··· Page excerpt
How Data is Represented in Memory

Contents

There are three architectural layers that define how data is stored in-memory and provide the API’s used to access this data.

  • The first layer is the Data layer. This is the storage layer and is totally generic, for example, not schema aware.
  • The second layer is the Data Schema layer. This layer provides the in-memory representation of the data schema.
  • The third layer is the Data Template layer. This layer provides Java type-safe access to data stored by the Data layer.

The Data Layer

At the conceptual level, the Data layer provides generic in-memory representations of JSON objects and arrays. A DataMap and a DataList provide the in-memory representation of a JSON object and a JSON array respectively. These DataMaps and DataLists are the primary in-memory data structures that store and manage data belonging to instances of complex schema types. This layer allows data to be serialized and de-serialized into in-memory representations without requiring the schema to be known. In fact, the Data layer is not aware of schemas and do not require a schema to access the underlying data.

The main motivations behind the Data layer are:

  • To allow generic access to the underlying data for building generic assembly and query engines. These engines need a generic data representation to data access. Furthermore, they may need to construct new instances from dynamically executed expressions, such as joins and projections. The schema of these instances depend on the expression executed, and could not be known in advance.
  • To facilitate schema evolution. The Data layer enables “use what you know and pass on what you don’t”. It allows new fields to be added and passed through intermediate nodes in the service graph without requiring these nodes to also have their schemas updated to include these new fields.
  • To permit some Java Virtual Machine service calls to be optimized by avoiding serialization.

Constraints

The Data layer implements the following constraints:

  • It permits only allowed types to be stored as values.
  • All non-container values (not DataMap and not DataList) are immutable.
  • Null is not a value. The Data.NULL constant is used to represent null deserialized from or to be serialized to JSON. Avoiding null Java values reduces complexity by reducing the number of states a field may have. Without null values, a field can have two states, “absent” or “has valid value”. If null values are permitted, a field can have three states, “absent”, “has null value”, and “has valid value”.
  • The object graph is always acyclic. The object graph is the graph of objects connected by DataMaps and DataLists.
  • The key type for a DataMap is always java.lang.String.

Additional Features

The Data layer provides the following additional features (above and beyond what the Java library provides.)

  • A DataMap and DataList may be made read-only. Once it is read-only, mutations will no longer be allowed and will throw java.lang.UnsupportedOperationException. There is no way to revert a read-only instance to read-write.
  • Access instrumentation. See com.linkedin.data.Instrumentable for details.
······
### Request
Resume the page about how data is represented in memory, starting right after its last sentence. You won't need the listing that comes next.
··· Record extracts
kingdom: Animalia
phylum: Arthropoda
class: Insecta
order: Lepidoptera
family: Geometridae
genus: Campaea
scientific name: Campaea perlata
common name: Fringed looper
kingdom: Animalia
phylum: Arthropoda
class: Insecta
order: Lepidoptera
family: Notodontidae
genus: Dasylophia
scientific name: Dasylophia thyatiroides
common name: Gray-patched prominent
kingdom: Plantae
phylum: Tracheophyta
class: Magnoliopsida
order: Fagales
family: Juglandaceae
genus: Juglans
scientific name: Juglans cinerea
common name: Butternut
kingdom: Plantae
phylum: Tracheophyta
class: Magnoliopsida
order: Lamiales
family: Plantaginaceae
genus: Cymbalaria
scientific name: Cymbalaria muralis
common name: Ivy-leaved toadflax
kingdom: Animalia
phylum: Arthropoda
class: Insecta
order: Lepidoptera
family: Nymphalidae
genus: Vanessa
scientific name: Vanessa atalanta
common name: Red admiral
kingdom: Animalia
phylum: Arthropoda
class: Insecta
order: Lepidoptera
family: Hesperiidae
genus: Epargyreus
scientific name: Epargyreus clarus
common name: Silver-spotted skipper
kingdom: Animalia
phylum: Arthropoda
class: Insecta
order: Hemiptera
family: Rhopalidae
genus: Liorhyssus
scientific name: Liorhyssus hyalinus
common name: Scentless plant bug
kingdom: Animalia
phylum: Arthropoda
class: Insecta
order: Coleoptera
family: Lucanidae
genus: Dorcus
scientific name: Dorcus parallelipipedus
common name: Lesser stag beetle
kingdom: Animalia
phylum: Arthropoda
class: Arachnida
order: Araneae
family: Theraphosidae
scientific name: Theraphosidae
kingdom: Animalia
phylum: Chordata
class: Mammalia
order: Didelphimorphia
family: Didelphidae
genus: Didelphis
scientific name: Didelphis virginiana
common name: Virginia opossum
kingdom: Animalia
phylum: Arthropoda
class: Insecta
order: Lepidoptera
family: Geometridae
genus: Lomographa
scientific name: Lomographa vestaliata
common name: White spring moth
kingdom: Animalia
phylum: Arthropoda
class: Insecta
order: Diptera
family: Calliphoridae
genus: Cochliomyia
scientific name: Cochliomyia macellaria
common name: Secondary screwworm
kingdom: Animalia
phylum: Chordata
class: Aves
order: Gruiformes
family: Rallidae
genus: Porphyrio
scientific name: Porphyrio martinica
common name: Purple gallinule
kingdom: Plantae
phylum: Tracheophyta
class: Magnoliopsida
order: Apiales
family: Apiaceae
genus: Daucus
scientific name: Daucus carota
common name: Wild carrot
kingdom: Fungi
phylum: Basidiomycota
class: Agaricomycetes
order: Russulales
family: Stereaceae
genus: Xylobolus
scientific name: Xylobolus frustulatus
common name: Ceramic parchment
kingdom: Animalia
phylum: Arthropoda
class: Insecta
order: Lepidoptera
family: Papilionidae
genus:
······
### Response
  • Implements deep copy that should return a object graph that is isomorphic with the source, i.e. the copy will retain the directed acyclic graph structure of the source.

Allowed Value Types

  • java.lang.Integer
  • java.lang.Long
  • java.lang.Float
  • java.lang.Double
  • java.lang.Boolean
  • java.lang.String
  • com.linkedin.data.ByteString
  • com.linkedin.data.DataMap
  • com.linkedin.data.DataList

Note Enum types are not allowed because enum types are not generic and portable. Enum values are stored as a string.

DataComplex

Both DataMap and DataList implement the com.linkedin.data.DataComplex interface. This interface declares the methods that supports the additional features common to a DataMap and a DataList. These methods are:

Method Declared by Description
DataComplex clone() DataComplex A shallow copy of the instance.
The read-only state is not copied, the clone will be mutable.
The instrumentation state is also not copied.
Although java.lang.CloneNotSupportedException is declared in the throws clause, the method should not throw this exception.
DataComplex copy()
DataComplex
A deep copy of the object graph rooted at the instance. The copy will be isomorphic to the original.
The read-only state is not deep copied, and the new DataComplex copies will be mutable.
The instrumentation state is also not copied.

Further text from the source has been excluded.